Despite all this, my earning set point seems to be $2500 per month on average. I think this is a problem b/c despite all the inner growth and belief work over all these years, the external results haven’t changed much. What has changed is the line of work I do so I went from earning this much at work I hated to earning this much through means I’m passionate about. That’s a valuable transition that I do acknowledge. And more needs to happen.

Similar to the financials, I’ve also struggled to have a regular sex and romantic life and it manifests as going years at a time in between dating and sex, despite wanting it. I’m in my 40s.

I want to see concrete results in the form of 5-figure months and having a constant stream of partner(s) until I meet my person who I want to commit with for an extended period of time.

In my self coaching today I identified a voice called Recluse Destitution. We had a conversation. RD wants to be left alone and doesn’t want to be bothered.

UM:
C – Desires: Earn $100K as a coach + 45-day fun and pleasure containers with 3 lovers
T – I don’t want to be bothered.
F – Appalled
A – Take a day or more to respond to prospective dates, lose the momentum and be OK w the prospects losing interest. Indulge in admiring my Insta grid instead of meeting lots of people on social (everyday) and being helpful and making offers. Write marketing copy in such a way that leaves no room for people to interact/comment. Tell myself, “It’s not working. I’m cursed.”
R – $2300-$2500 monthly income. No dates nor sex.

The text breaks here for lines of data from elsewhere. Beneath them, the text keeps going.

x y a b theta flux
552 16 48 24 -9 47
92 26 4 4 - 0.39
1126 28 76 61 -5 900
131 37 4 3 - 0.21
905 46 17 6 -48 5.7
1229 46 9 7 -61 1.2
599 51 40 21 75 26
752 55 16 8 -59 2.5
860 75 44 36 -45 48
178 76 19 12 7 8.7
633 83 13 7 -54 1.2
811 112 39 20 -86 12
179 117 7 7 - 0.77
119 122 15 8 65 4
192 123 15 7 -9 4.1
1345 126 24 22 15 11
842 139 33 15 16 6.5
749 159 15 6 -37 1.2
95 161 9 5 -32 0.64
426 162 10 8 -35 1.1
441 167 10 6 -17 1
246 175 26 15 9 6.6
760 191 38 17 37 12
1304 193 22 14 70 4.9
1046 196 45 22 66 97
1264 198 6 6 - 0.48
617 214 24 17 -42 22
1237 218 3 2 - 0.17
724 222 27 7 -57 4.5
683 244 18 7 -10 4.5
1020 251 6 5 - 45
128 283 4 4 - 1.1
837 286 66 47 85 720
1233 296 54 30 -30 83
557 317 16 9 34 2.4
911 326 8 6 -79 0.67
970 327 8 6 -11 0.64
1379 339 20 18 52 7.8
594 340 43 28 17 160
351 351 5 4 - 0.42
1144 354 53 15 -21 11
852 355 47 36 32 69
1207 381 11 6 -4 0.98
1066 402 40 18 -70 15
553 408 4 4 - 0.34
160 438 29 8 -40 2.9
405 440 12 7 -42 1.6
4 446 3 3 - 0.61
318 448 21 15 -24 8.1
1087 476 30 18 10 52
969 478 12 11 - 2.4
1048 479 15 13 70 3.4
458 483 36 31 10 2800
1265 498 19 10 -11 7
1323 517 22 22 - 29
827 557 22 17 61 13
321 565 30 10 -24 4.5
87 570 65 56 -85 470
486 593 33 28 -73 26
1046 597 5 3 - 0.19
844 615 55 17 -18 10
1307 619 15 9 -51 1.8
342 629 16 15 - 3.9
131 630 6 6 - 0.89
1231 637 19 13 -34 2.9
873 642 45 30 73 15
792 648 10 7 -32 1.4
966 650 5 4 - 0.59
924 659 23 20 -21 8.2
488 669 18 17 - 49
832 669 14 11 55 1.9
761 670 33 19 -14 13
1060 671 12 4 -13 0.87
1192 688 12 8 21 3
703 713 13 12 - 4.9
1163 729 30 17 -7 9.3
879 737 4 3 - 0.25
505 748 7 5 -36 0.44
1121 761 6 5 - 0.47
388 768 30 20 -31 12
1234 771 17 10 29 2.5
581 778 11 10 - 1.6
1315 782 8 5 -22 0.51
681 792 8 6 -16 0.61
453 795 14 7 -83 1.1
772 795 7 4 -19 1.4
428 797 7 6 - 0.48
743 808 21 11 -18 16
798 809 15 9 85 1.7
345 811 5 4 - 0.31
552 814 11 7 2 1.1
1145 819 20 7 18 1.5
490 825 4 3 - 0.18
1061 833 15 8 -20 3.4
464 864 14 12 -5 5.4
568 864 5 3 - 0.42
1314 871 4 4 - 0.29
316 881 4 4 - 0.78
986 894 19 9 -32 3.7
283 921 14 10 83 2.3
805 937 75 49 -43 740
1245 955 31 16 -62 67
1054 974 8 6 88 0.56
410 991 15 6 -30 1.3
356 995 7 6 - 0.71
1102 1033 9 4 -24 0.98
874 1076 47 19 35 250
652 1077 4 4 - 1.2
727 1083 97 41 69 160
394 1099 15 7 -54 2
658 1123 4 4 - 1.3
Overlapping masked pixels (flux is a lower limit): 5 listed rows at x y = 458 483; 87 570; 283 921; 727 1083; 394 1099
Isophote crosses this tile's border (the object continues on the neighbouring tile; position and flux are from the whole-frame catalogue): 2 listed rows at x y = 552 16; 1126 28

RD told me they’re keeping me from quantum earnings and they’re also willing to stop taking up so much space. Right now I’m holding space for RD and my desires. I’m not fighting RD or trying to make RD go away. Concurrently I do feel urgency to change my money and sex life b/c experiencing such dearth is ridiculous. I want to enjoy and feel the luxury every day I can as I’m in the second half of my life.